Israeli airstrikes kill at least 20 people in Gaza, medics say

By Nidal al-Mughrabi

CAIRO (Reuters) -Israeli airstrikes in Gaza killed at least 20 people and wounded more than 80, local health authorities said on Saturday, in a further test of a fragile ceasefire between the Palestinian militant group Hamas and Israel.

Witnesses and medics said the first attack hit a car in the densely populated Rimal neighborhood, setting it ablaze. It was not immediately clear whether the five dead were passengers of the car or included passersby. Dozens of people rushed to extinguish the fire and rescue the victims.

Shortly after the attack on the car, the Israeli air force carried out two separate airstrikes on two houses in Deir Al-Balah city and Nuseirat camp, in the central Gaza Strip, killing at least 10 people and wounding several others, medics said.

Later on Saturday a new Israeli airstrike on a house in western Gaza City killed at least five Palestinians and wounded others, medics said, taking Saturday’s death toll to at least 20.

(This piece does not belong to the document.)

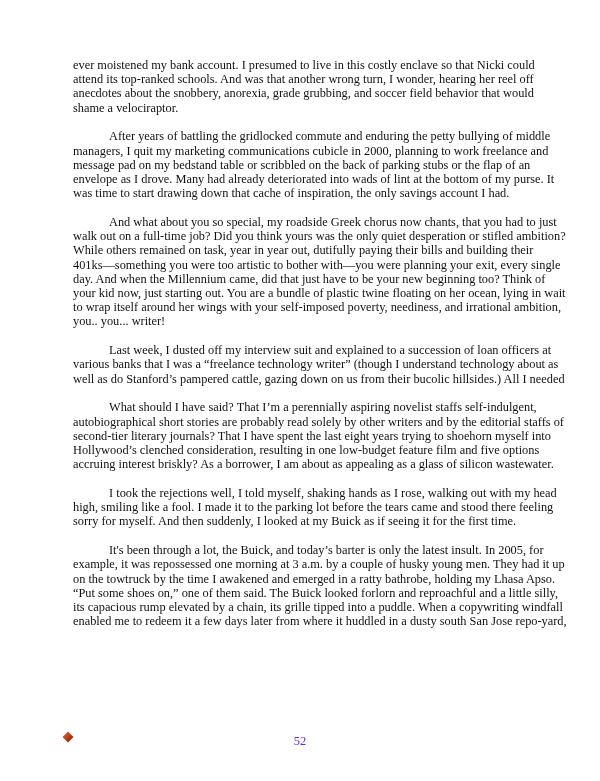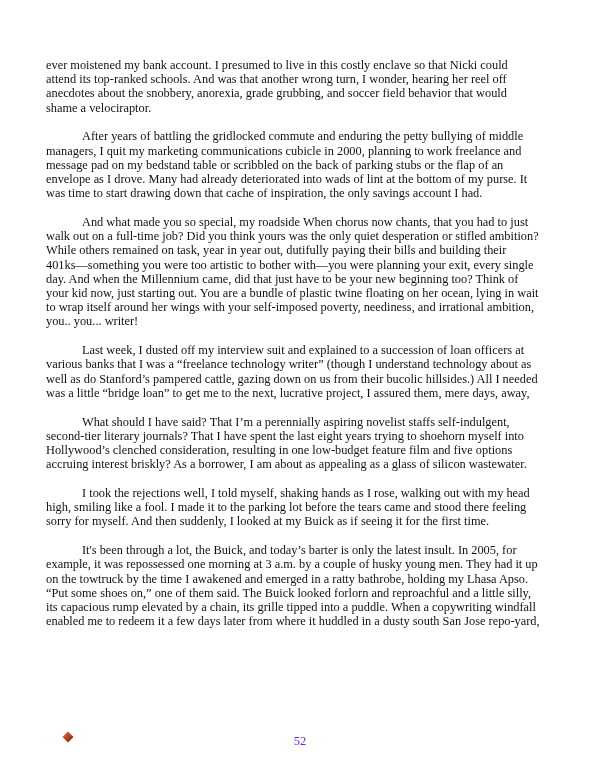"ever moistened my bank account." .page { left: 46px -> 73px }
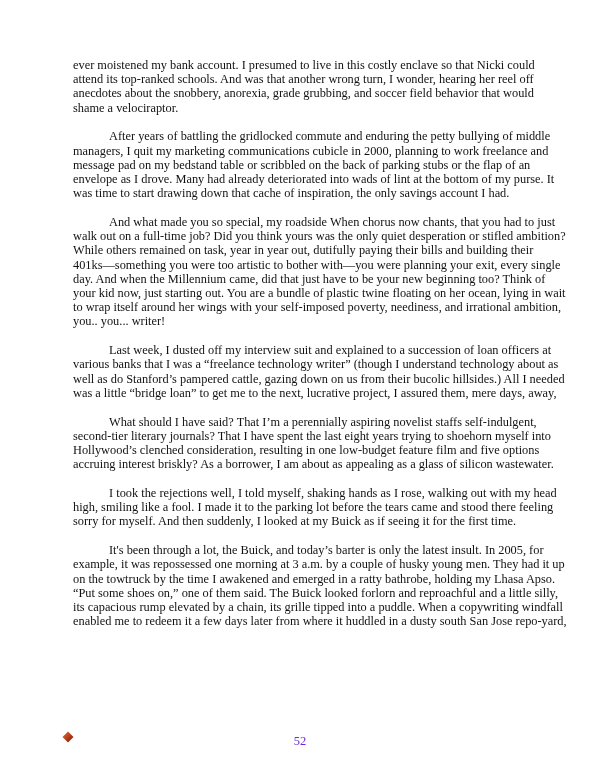"And what made you so" span.line { text: made you so special, my roadside When -> about you so special, my roadside Greek }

ISRAEL, HAMAS SWAP ACCUSATIONS OF BREACHING TRUCE

The Israeli military said a gunman had crossed into Israeli-held territory in Gaza and exploited “the humanitarian road in the area through which humanitarian aid enters southern Gaza”, calling it a “blatant violation of the ceasefire agreement”.

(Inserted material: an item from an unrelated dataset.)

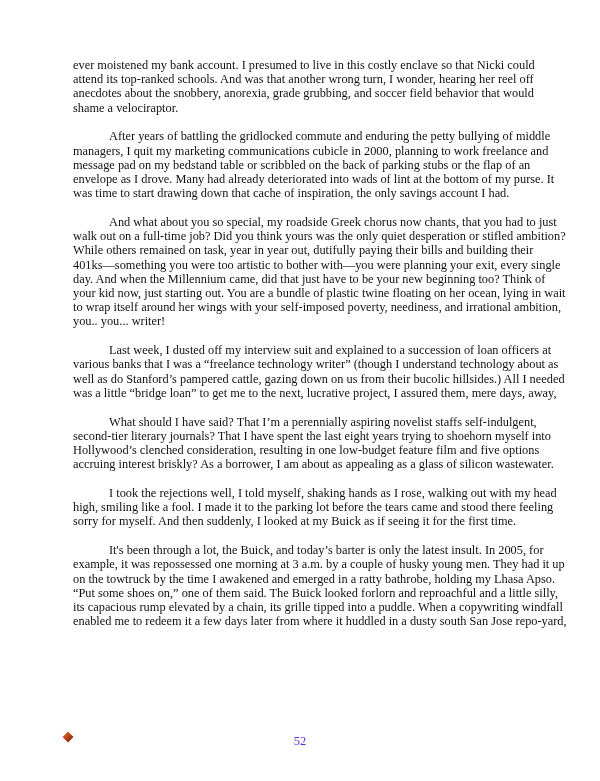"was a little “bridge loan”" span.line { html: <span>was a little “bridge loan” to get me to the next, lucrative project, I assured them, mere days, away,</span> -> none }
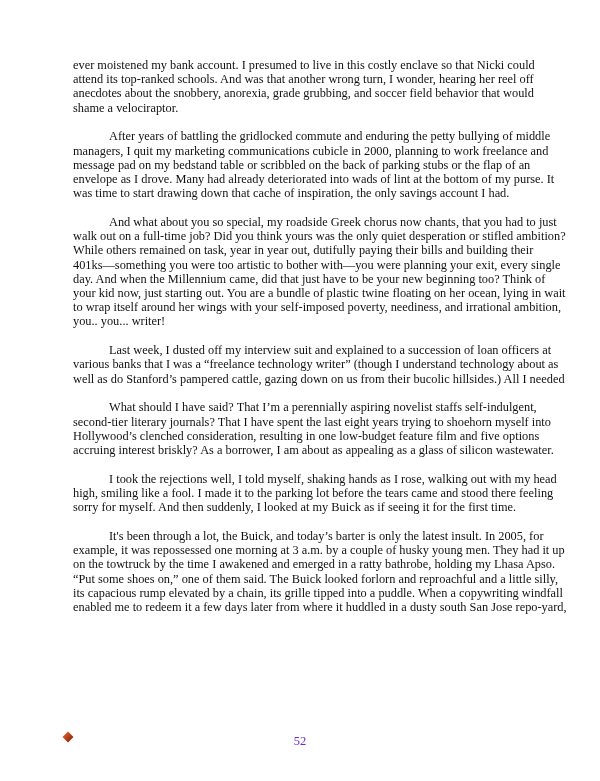"autobiographical short stories are" span.line { html: none -> <span>autobiographical short stories are probably read solely by other writers and by the editorial staffs of</span> }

The military said it was striking targets in Gaza in response.

A Hamas official in Gaza rejected the Israeli military’s allegations as baseless and an “excuse to kill”, saying the group was committed to the ceasefire agreement.

Israel and Hamas have repeatedly accused each other of violating the truce, concluded more than six weeks ago.

Hamas said in a statement earlier in the day that Israel’s “escalating violations” put a responsibility on mediators and the U.S. to confront it and preserve the ceasefire.

Israel also called on mediators to “insist that Hamas fulfil its side of the ceasefire” by returning the remaining three deceased hostages and completing its disarmament, Prime Minister Benjamin Netanyahu’s office said.

The October 10 ceasefire in the two-year Gaza war has eased the conflict, enabling hundreds of thousands of Palestinians to return to Gaza’s ruins.

Israel has pulled troops back from city positions, and aid flows have increased.

But violence has not completely halted. Hamas has been seeking to reassert itself and some are concerned about a de facto partition of the territory, where conditions are dire. Palestinian health authorities say Israeli forces have killed 316 people in strikes in Gaza since the truce.

Israel says three of its soldiers have been killed since the ceasefire began and it has attacked scores of fighters.

The war in Gaza began after Hamas-led militants killed 1,200 people, most of them civilians, and seized 251 hostages in an attack on southern Israel on October 7, 2023. Israel’s retaliatory offensive has killed more than 69,700 Palestinians, most of them civilians, health officials in Gaza say.

Under the terms of the truce, Hamas released all 20 living hostages held in Gaza in return for nearly 2,000 Palestinian prisoners and wartime detainees held by Israel.

Hamas also agreed to hand over the remains of 28 dead hostages in exchange for the bodies of 360 Palestinian militants killed in the war. The remains of 25 hostages have so far been handed over.

Israel has returned 330 bodies of Palestinians, according to the territory’s health ministry.